- **WHAT THIS TASK INVOLVES**
Every word of every entry must be retyped exactly.

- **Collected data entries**
•••

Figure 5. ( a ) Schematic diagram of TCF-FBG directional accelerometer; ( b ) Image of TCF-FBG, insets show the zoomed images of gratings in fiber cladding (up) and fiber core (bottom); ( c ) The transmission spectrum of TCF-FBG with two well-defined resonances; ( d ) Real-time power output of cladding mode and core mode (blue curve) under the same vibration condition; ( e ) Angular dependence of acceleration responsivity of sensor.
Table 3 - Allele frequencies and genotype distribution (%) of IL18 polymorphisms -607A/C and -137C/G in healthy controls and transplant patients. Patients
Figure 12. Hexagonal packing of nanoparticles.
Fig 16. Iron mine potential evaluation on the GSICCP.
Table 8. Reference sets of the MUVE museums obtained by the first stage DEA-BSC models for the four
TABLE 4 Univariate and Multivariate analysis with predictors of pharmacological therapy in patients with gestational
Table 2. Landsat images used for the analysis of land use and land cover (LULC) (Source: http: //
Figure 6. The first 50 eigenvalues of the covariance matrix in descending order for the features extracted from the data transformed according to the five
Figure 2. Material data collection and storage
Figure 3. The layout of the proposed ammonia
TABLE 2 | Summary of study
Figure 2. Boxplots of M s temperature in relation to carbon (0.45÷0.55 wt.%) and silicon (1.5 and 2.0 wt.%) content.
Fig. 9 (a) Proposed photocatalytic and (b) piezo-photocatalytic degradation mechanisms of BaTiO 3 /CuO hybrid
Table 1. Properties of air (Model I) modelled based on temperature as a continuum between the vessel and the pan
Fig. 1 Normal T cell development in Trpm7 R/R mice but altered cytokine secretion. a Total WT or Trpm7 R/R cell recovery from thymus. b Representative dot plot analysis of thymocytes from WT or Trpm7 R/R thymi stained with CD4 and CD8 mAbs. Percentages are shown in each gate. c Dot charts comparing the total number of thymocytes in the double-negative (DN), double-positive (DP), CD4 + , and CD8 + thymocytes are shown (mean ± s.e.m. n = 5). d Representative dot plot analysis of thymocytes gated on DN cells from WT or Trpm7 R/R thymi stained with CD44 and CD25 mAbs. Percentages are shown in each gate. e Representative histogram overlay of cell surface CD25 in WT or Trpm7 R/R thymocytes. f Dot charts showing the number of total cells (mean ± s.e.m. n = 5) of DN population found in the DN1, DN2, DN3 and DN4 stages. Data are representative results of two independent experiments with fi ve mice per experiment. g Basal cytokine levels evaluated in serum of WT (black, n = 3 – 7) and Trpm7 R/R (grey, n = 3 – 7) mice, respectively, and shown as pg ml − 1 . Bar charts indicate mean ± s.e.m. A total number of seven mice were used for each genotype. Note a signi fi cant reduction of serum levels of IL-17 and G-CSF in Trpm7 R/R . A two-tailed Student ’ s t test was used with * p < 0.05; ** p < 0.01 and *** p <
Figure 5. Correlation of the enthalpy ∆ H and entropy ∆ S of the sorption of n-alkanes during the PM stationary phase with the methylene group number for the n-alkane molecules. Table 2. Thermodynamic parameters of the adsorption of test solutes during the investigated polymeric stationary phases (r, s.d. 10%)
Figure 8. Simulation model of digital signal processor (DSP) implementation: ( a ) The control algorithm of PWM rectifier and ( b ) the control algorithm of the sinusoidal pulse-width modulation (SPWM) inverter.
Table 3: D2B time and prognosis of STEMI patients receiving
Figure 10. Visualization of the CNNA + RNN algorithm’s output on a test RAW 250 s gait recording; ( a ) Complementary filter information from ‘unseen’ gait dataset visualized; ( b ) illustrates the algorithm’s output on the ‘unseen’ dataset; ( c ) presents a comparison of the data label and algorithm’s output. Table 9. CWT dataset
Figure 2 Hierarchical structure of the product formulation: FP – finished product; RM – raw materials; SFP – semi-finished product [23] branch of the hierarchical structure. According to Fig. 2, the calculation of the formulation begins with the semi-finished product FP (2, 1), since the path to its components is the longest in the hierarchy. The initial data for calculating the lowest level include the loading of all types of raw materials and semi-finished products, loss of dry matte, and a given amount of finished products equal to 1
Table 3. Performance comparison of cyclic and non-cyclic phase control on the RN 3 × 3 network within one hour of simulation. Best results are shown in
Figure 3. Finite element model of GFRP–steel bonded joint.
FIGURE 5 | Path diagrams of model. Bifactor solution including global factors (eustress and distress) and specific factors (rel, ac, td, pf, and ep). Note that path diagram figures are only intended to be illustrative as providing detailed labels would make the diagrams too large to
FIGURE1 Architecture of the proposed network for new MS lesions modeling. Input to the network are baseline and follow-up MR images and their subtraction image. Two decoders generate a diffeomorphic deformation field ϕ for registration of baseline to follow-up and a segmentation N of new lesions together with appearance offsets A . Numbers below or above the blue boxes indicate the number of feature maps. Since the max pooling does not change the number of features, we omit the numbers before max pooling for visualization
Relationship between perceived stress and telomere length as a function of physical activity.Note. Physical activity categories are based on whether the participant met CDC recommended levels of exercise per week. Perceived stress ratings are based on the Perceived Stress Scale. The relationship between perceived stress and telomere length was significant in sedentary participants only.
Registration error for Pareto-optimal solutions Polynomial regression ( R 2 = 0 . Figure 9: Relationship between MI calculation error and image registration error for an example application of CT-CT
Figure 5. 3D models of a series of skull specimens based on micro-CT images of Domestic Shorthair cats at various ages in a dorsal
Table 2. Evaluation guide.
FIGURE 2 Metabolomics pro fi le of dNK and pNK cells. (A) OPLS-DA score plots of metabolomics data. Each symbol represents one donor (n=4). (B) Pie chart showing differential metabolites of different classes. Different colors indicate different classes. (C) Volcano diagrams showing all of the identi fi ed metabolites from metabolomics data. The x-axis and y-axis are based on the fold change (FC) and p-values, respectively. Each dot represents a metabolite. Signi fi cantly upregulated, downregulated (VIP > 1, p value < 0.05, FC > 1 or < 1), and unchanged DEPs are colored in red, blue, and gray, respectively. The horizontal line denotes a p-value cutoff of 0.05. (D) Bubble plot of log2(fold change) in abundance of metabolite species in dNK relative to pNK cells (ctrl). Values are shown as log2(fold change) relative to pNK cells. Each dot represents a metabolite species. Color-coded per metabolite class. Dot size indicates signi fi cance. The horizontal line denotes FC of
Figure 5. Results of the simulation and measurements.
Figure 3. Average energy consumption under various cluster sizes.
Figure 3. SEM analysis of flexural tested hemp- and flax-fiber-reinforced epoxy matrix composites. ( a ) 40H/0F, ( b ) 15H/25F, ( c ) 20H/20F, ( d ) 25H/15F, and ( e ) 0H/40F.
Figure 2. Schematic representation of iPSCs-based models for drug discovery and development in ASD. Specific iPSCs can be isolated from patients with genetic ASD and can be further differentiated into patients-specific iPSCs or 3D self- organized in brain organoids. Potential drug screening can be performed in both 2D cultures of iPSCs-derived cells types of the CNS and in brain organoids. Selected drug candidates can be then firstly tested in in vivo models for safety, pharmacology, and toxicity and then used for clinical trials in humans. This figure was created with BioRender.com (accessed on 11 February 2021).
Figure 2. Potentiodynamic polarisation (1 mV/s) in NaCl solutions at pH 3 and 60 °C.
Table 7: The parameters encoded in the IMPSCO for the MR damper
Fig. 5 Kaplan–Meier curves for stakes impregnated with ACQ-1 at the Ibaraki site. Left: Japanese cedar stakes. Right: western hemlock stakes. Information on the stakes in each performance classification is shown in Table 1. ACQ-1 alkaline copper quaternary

•••

- **ANSWER FOR THE TASK**
Figure 5. ( a ) Schematic diagram of TCF-FBG directional accelerometer; ( b ) Image of TCF-FBG, insets show the zoomed images of gratings in fiber cladding (up) and fiber core (bottom); ( c ) The transmission spectrum of TCF-FBG with two well-defined resonances; ( d ) Real-time power output of cladding mode and core mode (blue curve) under the same vibration condition; ( e ) Angular dependence of acceleration responsivity of sensor.
Table 3 - Allele frequencies and genotype distribution (%) of IL18 polymorphisms -607A/C and -137C/G in healthy controls and transplant patients. Patients
Figure 12. Hexagonal packing of nanoparticles.
Fig 16. Iron mine potential evaluation on the GSICCP.
Table 8. Reference sets of the MUVE museums obtained by the first stage DEA-BSC models for the four
TABLE 4 Univariate and Multivariate analysis with predictors of pharmacological therapy in patients with gestational
Table 2. Landsat images used for the analysis of land use and land cover (LULC) (Source: http: //
Figure 6. The first 50 eigenvalues of the covariance matrix in descending order for the features extracted from the data transformed according to the five
Figure 2. Material data collection and storage
Figure 3. The layout of the proposed ammonia
TABLE 2 | Summary of study
Figure 2. Boxplots of M s temperature in relation to carbon (0.45÷0.55 wt.%) and silicon (1.5 and 2.0 wt.%) content.
Fig. 9 (a) Proposed photocatalytic and (b) piezo-photocatalytic degradation mechanisms of BaTiO 3 /CuO hybrid
Table 1. Properties of air (Model I) modelled based on temperature as a continuum between the vessel and the pan
Fig. 1 Normal T cell development in Trpm7 R/R mice but altered cytokine secretion. a Total WT or Trpm7 R/R cell recovery from thymus. b Representative dot plot analysis of thymocytes from WT or Trpm7 R/R thymi stained with CD4 and CD8 mAbs. Percentages are shown in each gate. c Dot charts comparing the total number of thymocytes in the double-negative (DN), double-positive (DP), CD4 + , and CD8 + thymocytes are shown (mean ± s.e.m. n = 5). d Representative dot plot analysis of thymocytes gated on DN cells from WT or Trpm7 R/R thymi stained with CD44 and CD25 mAbs. Percentages are shown in each gate. e Representative histogram overlay of cell surface CD25 in WT or Trpm7 R/R thymocytes. f Dot charts showing the number of total cells (mean ± s.e.m. n = 5) of DN population found in the DN1, DN2, DN3 and DN4 stages. Data are representative results of two independent experiments with fi ve mice per experiment. g Basal cytokine levels evaluated in serum of WT (black, n = 3 – 7) and Trpm7 R/R (grey, n = 3 – 7) mice, respectively, and shown as pg ml − 1 . Bar charts indicate mean ± s.e.m. A total number of seven mice were used for each genotype. Note a signi fi cant reduction of serum levels of IL-17 and G-CSF in Trpm7 R/R . A two-tailed Student ’ s t test was used with * p < 0.05; ** p < 0.01 and *** p <
Figure 5. Correlation of the enthalpy ∆ H and entropy ∆ S of the sorption of n-alkanes during the PM stationary phase with the methylene group number for the n-alkane molecules. Table 2. Thermodynamic parameters of the adsorption of test solutes during the investigated polymeric stationary phases (r, s.d. 10%)
Figure 8. Simulation model of digital signal processor (DSP) implementation: ( a ) The control algorithm of PWM rectifier and ( b ) the control algorithm of the sinusoidal pulse-width modulation (SPWM) inverter.
Table 3: D2B time and prognosis of STEMI patients receiving
Figure 10. Visualization of the CNNA + RNN algorithm’s output on a test RAW 250 s gait recording; ( a ) Complementary filter information from ‘unseen’ gait dataset visualized; ( b ) illustrates the algorithm’s output on the ‘unseen’ dataset; ( c ) presents a comparison of the data label and algorithm’s output. Table 9. CWT dataset
Figure 2 Hierarchical structure of the product formulation: FP – finished product; RM – raw materials; SFP – semi-finished product [23] branch of the hierarchical structure. According to Fig. 2, the calculation of the formulation begins with the semi-finished product FP (2, 1), since the path to its components is the longest in the hierarchy. The initial data for calculating the lowest level include the loading of all types of raw materials and semi-finished products, loss of dry matte, and a given amount of finished products equal to 1
Table 3. Performance comparison of cyclic and non-cyclic phase control on the RN 3 × 3 network within one hour of simulation. Best results are shown in
Figure 3. Finite element model of GFRP–steel bonded joint.
FIGURE 5 | Path diagrams of model. Bifactor solution including global factors (eustress and distress) and specific factors (rel, ac, td, pf, and ep). Note that path diagram figures are only intended to be illustrative as providing detailed labels would make the diagrams too large to
FIGURE1 Architecture of the proposed network for new MS lesions modeling. Input to the network are baseline and follow-up MR images and their subtraction image. Two decoders generate a diffeomorphic deformation field ϕ for registration of baseline to follow-up and a segmentation N of new lesions together with appearance offsets A . Numbers below or above the blue boxes indicate the number of feature maps. Since the max pooling does not change the number of features, we omit the numbers before max pooling for visualization
Relationship between perceived stress and telomere length as a function of physical activity.Note. Physical activity categories are based on whether the participant met CDC recommended levels of exercise per week. Perceived stress ratings are based on the Perceived Stress Scale. The relationship between perceived stress and telomere length was significant in sedentary participants only.
Registration error for Pareto-optimal solutions Polynomial regression ( R 2 = 0 . Figure 9: Relationship between MI calculation error and image registration error for an example application of CT-CT
Figure 5. 3D models of a series of skull specimens based on micro-CT images of Domestic Shorthair cats at various ages in a dorsal
Table 2. Evaluation guide.
FIGURE 2 Metabolomics pro fi le of dNK and pNK cells. (A) OPLS-DA score plots of metabolomics data. Each symbol represents one donor (n=4). (B) Pie chart showing differential metabolites of different classes. Different colors indicate different classes. (C) Volcano diagrams showing all of the identi fi ed metabolites from metabolomics data. The x-axis and y-axis are based on the fold change (FC) and p-values, respectively. Each dot represents a metabolite. Signi fi cantly upregulated, downregulated (VIP > 1, p value < 0.05, FC > 1 or < 1), and unchanged DEPs are colored in red, blue, and gray, respectively. The horizontal line denotes a p-value cutoff of 0.05. (D) Bubble plot of log2(fold change) in abundance of metabolite species in dNK relative to pNK cells (ctrl). Values are shown as log2(fold change) relative to pNK cells. Each dot represents a metabolite species. Color-coded per metabolite class. Dot size indicates signi fi cance. The horizontal line denotes FC of
Figure 5. Results of the simulation and measurements.
Figure 3. Average energy consumption under various cluster sizes.
Figure 3. SEM analysis of flexural tested hemp- and flax-fiber-reinforced epoxy matrix composites. ( a ) 40H/0F, ( b ) 15H/25F, ( c ) 20H/20F, ( d ) 25H/15F, and ( e ) 0H/40F.
Figure 2. Schematic representation of iPSCs-based models for drug discovery and development in ASD. Specific iPSCs can be isolated from patients with genetic ASD and can be further differentiated into patients-specific iPSCs or 3D self- organized in brain organoids. Potential drug screening can be performed in both 2D cultures of iPSCs-derived cells types of the CNS and in brain organoids. Selected drug candidates can be then firstly tested in in vivo models for safety, pharmacology, and toxicity and then used for clinical trials in humans. This figure was created with BioRender.com (accessed on 11 February 2021).
Figure 2. Potentiodynamic polarisation (1 mV/s) in NaCl solutions at pH 3 and 60 °C.
Table 7: The parameters encoded in the IMPSCO for the MR damper
Fig. 5 Kaplan–Meier curves for stakes impregnated with ACQ-1 at the Ibaraki site. Left: Japanese cedar stakes. Right: western hemlock stakes. Information on the stakes in each performance classification is shown in Table 1. ACQ-1 alkaline copper quaternary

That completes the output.